9. Make time for a hobby, or find a new one.
○ If you find yourself bored with nothing to do, maybe consider picking up an old hobby or making a new one. Go for walks, bake, dance, start a YouTube channel, start a makeup Instagram page, or whatever else you find interesting. This will help the time pass through the days while doing something fun. Hobbies can also be a great outlet during stressful times to help alleviate and distract yourself from the stress.
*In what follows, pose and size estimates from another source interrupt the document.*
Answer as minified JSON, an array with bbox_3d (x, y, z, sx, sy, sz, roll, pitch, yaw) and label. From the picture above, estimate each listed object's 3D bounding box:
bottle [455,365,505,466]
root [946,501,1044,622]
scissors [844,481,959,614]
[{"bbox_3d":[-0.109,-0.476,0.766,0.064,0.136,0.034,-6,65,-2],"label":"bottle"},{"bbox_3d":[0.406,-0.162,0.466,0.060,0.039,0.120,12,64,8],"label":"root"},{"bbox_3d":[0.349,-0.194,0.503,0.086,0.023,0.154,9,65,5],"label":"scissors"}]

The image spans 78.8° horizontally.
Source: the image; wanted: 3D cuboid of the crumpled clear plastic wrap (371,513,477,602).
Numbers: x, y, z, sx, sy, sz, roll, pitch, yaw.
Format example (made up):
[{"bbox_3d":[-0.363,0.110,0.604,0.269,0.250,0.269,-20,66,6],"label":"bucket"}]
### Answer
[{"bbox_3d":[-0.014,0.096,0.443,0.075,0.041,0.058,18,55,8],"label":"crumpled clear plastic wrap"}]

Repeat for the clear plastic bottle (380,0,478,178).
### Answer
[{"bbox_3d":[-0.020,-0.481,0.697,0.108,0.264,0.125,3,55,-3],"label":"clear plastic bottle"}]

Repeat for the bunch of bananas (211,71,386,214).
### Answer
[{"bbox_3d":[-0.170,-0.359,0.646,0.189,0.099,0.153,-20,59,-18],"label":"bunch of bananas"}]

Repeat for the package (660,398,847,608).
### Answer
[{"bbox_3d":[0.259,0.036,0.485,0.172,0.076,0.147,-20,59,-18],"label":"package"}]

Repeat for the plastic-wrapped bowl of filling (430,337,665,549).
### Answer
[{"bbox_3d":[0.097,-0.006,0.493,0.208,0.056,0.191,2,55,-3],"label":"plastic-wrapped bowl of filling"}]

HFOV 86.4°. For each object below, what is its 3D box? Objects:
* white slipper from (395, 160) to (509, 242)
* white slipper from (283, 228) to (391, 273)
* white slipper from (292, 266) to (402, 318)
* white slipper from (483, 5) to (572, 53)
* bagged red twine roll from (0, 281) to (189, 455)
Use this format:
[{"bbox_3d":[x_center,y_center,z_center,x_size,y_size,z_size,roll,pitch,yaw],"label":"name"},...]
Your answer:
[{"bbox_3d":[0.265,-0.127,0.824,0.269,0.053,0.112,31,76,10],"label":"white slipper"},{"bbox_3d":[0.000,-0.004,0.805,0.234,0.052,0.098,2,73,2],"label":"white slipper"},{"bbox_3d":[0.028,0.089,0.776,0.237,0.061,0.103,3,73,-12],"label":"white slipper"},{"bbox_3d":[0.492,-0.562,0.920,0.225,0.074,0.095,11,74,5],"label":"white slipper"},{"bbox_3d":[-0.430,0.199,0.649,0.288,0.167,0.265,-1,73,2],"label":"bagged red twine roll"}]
○ Lastly, but most importantly, try to stay positive. Negative thoughts can feed into your anxiety and stress, so try to avoid those by maintaining an optimistic mindeset. Even when you are feeling low and nothing seems positive, when you truly reflect on your life I’m sure you can find some things to be happy about. A gratitude journal is where you can write down things that you feel grateful for in your life. By doing this, you remind yourself of the positivity and build resiliency in these hard times. Here is a link for support during COVID-19: Support During COVID-19 - Student Wellness Centre (mcmaster.ca).
As you go on through this semester, keep these things in mind and try to implement them whenever you can. Take each day as it comes and do what you can to make the most of these tough times.